I met my mother-in-law, (whom we all call “mama”) when Bobby was graduating from Dental School at NYU. She and two of his three sisters drove up from North Carolina to be part of the celebration. We all met at Bobby’s NYC apartment early one morning. Mama was the cutest little thing and when she realized Bobby and I were serious she grabbed my waist and said in her stern accent, “you take care of my son.” I loved her ever since.
Mama was raised in Okinawa, Japan on Yoniguni Island. She is the epitome of what Okinawan culture is. She grew up with four sisters and one brother on a farm where they mastered sugar cane farming. As a young girl she fed clams so they would grow pearls. She survived the atomic bombings of Hiroshima & Nagasaki and later on fell in love with an American soldier that was stationed in Japan around 1965. She eventually moved to the states with him and they went on to have four children.
Part of her culture is expressing herself through Okinawan Kenji Kai dancing. She still dances today. It’s one of the things I find most beautiful about her. She is so proud of who she is and I am so proud my children are 25% Okinawan. She still resides in the home where all of her kids grew up and I find it to be so impressive that her town has such strong Okinawan community. She has so many sweet friends and at times they get together for some traditional dancing.
It was such an honor to have her and her friends dance at our wedding. For many years people talked about our wedding and how all the Japanese dancers weren’t to be believed. It was truly beautiful and it felt like we had our own personal Broadway production.
This month I was able to honor my Okinawan mother-in-law and immerse my children in their Japanese heritage at the 10th annual Cherry Blossom Festival at the Japanese Friendship Garden located in Balboa Park in San Diego. We love teaching our children about who they are and where they come from. It’s definitely a highlight for me as a parent. With me being 100% Italian and my husband being half Japanese and German, our kids get to experience it all as far as culture is concerned.

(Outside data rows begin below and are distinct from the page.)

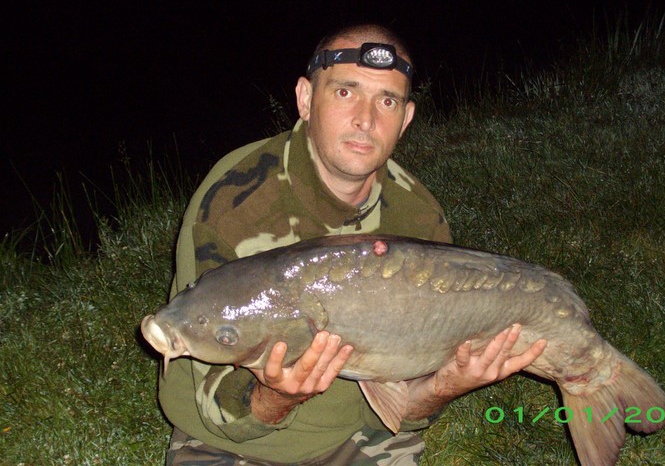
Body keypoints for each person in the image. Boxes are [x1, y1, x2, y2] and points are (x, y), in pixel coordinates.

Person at [157, 24, 546, 465]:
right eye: (346, 92)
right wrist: (277, 395)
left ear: (406, 119)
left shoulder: (418, 216)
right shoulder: (234, 199)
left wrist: (445, 385)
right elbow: (220, 411)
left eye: (387, 101)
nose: (366, 119)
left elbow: (402, 409)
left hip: (359, 434)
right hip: (229, 440)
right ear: (306, 99)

What I love about San Diego is how it has so much to expose the children to. It has over 100 plus museums, plenty of theaters, The Del Mar Race Track, World Class Resorts, every major sports, concert venues every weekend, boating life, a pristine coastline with a plethora of beaches to choose from, and an amazing downtown. It has all of this with most days being 75 degrees with no humidity and my favorite, no mosquitos. I guess that’s why they call it America’s Finest City.
Cherry Blossoms have been very symbolic in the Japanese culture for many centuries. They have often been associated with mortality because the transience of the blossoms that go from extreme beauty to quick death. For this reason they have been richly symbolic and can be seen in Japanese art, anime musical performances and film. You could also see these blossoms on kimonos and other japanese consumer goods.

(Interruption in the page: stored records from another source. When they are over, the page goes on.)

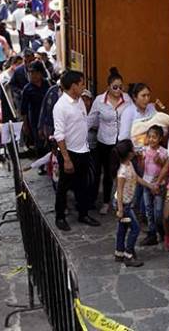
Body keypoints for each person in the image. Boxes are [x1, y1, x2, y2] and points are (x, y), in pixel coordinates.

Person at [52, 70, 100, 231]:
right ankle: (60, 217)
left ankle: (83, 213)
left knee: (82, 185)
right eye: (81, 84)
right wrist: (66, 158)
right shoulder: (61, 107)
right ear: (73, 86)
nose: (84, 87)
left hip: (83, 150)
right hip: (70, 153)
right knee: (64, 186)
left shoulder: (79, 101)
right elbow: (59, 135)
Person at [87, 67, 131, 215]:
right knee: (106, 173)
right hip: (105, 142)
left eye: (120, 87)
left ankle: (122, 201)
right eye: (115, 87)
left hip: (121, 143)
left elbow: (132, 117)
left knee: (123, 172)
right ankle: (106, 201)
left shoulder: (127, 100)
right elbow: (91, 119)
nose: (118, 90)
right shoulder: (100, 101)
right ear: (108, 87)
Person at [113, 139, 157, 267]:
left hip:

Our children loved honoring their grandmother and enjoyed the Japanese food, arts and crafts at the Cherry Blossom Festival. They particularly loved the Pocky stand, which is thin bread sticks dipped in chocolate. Definitely delicious! The kids grabbed their pocky sticks and enjoyed climbing over the rocks at the numerous koi ponds.
It’s a wonderful thing having multi-cultural children where you get to celebrate the best of all the cultures. I am glad we live in a city that recognizes so many and celebrates it all.
How do you celebrate your culture/s? I would love to hear from you.